We can fully understand why RYN's CEO and 5 other board members decided to join its spin-off, RYAM. The spin-off unlocks a business with a much higher return on capital than its post-separation parent. Though RYN's share price has outperformed two peers by approximately 15% year-to-date, we estimate RYAM's current "when issued" share price of USD40.65 still presents an attractive entry point.

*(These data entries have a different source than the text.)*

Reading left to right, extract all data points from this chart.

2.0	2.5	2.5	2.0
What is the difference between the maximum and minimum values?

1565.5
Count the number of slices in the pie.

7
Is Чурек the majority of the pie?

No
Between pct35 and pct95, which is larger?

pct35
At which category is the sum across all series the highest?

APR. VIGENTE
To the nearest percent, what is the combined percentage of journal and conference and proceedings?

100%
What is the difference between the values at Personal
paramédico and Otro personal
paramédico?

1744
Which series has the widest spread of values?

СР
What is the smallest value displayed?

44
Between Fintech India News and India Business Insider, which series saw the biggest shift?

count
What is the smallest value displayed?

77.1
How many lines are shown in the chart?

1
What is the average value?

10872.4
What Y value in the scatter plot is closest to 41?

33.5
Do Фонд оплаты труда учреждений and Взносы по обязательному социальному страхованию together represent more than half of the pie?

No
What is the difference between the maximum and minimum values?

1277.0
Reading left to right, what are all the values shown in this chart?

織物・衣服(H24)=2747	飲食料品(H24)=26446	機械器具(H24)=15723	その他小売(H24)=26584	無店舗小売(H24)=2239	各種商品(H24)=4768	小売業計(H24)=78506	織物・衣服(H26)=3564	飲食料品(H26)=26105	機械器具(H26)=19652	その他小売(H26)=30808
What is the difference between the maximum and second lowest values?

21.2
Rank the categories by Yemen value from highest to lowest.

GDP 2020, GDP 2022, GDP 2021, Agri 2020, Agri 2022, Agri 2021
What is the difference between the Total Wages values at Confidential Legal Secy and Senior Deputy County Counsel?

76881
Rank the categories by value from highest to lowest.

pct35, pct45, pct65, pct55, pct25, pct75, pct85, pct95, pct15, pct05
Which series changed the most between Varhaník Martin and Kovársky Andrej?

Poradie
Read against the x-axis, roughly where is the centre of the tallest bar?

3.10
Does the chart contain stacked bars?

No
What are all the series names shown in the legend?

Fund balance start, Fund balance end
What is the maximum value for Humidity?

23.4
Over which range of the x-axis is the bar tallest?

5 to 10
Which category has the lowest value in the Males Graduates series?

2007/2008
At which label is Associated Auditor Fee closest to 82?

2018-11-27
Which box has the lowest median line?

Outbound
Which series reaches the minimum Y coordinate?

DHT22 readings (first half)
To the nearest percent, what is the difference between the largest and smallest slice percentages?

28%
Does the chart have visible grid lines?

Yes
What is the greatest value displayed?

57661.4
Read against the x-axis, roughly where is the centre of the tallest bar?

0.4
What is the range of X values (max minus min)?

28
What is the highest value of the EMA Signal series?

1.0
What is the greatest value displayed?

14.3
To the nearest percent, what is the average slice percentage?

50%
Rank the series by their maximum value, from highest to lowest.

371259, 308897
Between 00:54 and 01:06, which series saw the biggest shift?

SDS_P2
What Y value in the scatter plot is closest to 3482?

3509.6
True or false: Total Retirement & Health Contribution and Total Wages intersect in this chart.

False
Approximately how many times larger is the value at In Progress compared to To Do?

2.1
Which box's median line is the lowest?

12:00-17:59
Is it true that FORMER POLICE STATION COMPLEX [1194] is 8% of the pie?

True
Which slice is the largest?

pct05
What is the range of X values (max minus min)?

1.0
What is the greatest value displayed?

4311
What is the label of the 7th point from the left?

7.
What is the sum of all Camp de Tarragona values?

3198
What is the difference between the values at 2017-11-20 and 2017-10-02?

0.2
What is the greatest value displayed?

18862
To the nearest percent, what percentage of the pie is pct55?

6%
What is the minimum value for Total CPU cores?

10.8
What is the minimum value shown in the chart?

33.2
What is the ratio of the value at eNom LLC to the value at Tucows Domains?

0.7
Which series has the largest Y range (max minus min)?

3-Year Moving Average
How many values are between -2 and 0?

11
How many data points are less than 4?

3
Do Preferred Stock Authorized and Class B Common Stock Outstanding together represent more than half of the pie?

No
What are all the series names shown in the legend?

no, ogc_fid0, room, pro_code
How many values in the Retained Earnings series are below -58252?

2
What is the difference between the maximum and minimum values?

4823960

Above USD45 per RYAM share, we calculate the margin of safety narrows considerably. However, this still offers a further 10% plus upside.
Disclaimer: Opinions expressed herein by the author are not an investment recommendation and are not meant to be relied upon in investment decisions. The author is not acting in an investment advisor capacity. This is not an investment research report. The author's opinions expressed herein address only select aspects of potential investment in securities of the companies mentioned and cannot be a substitute for comprehensive investment analysis. Any analysis presented herein is illustrative in nature, limited in scope, based on an incomplete set of information, and has limitations to its accuracy. The author recommends that potential and existing investors conduct thorough investment research of their own, including detailed review of the companies' SEC filings, and consult a qualified investment advisor. The information upon which this material is based was obtained from sources believed to be reliable, but has not been independently verified. Therefore, the author cannot guarantee its accuracy. Any opinions or estimates constitute the author's best judgment as of the date of publication, and are subject to change without notice.